# Problem statement:
The answer must be every line below that contains the string "they".

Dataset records
▼

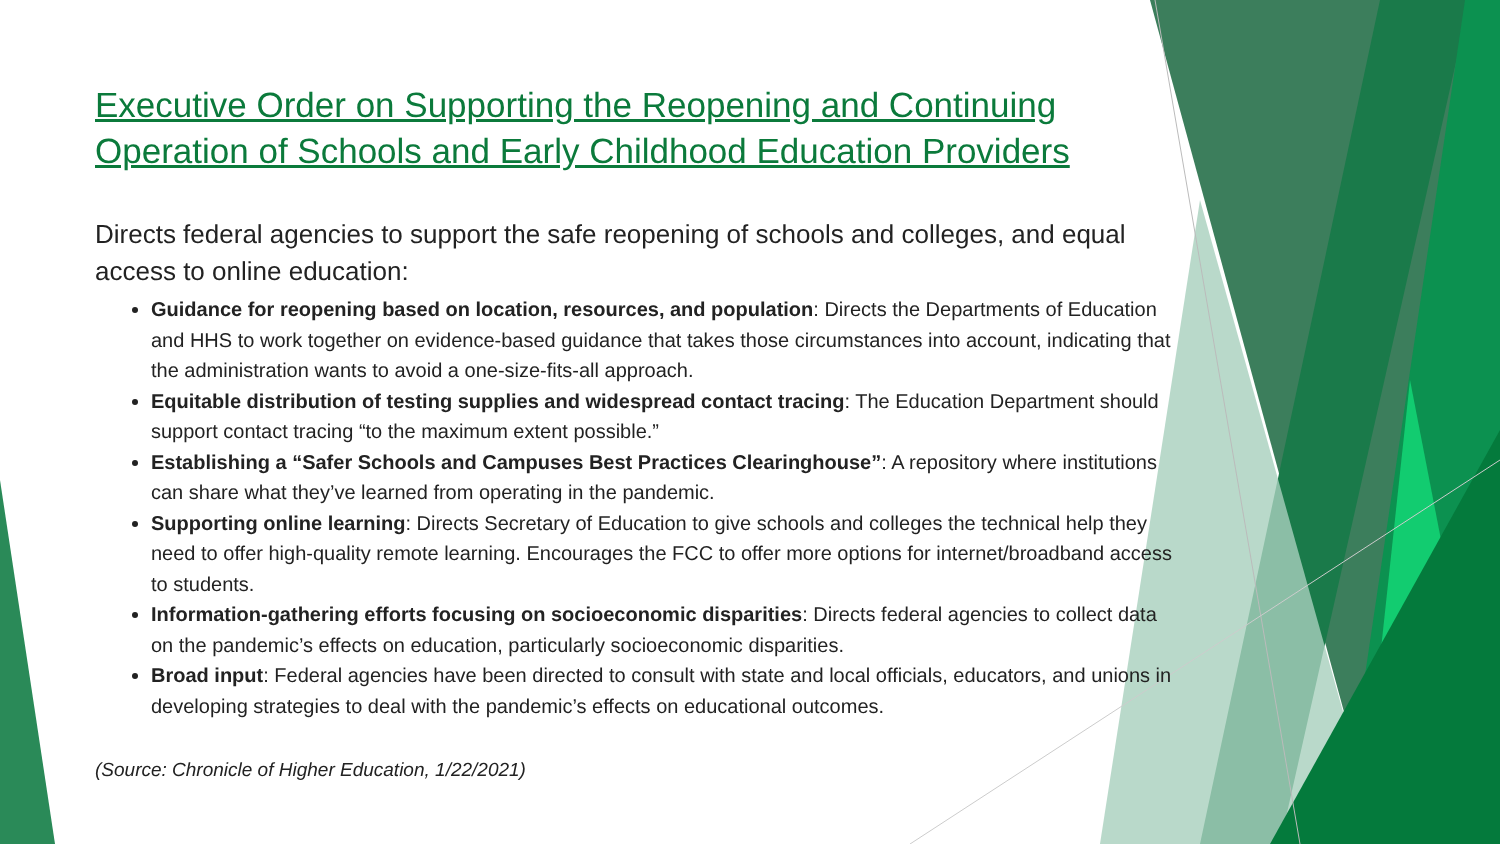Executive Order on Supporting the Reopening and Continuing Operation of Schools and Early Childhood Education Providers
Directs federal agencies to support the safe reopening of schools and colleges, and equal access to online education:
Guidance for reopening based on location, resources, and population: Directs the Departments of Education and HHS to work together on evidence-based guidance that takes those circumstances into account, indicating that the administration wants to avoid a one-size-fits-all approach.
Equitable distribution of testing supplies and widespread contact tracing: The Education Department should support contact tracing “to the maximum extent possible.”
Establishing a “Safer Schools and Campuses Best Practices Clearinghouse”: A repository where institutions can share what they’ve learned from operating in the pandemic.
Supporting online learning: Directs Secretary of Education to give schools and colleges the technical help they need to offer high-quality remote learning. Encourages the FCC to offer more options for internet/broadband access to students.
Information-gathering efforts focusing on socioeconomic disparities: Directs federal agencies to collect data on the pandemic’s effects on education, particularly socioeconomic disparities.
Broad input: Federal agencies have been directed to consult with state and local officials, educators, and unions in developing strategies to deal with the pandemic’s effects on educational outcomes.
(Source: Chronicle of Higher Education, 1/22/2021)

▲

# Expected answer:
Establishing a “Safer Schools and Campuses Best Practices Clearinghouse”: A repository where institutions can share what they’ve learned from operating in the pandemic.
Supporting online learning: Directs Secretary of Education to give schools and colleges the technical help they need to offer high-quality remote learning. Encourages the FCC to offer more options for internet/broadband access to students.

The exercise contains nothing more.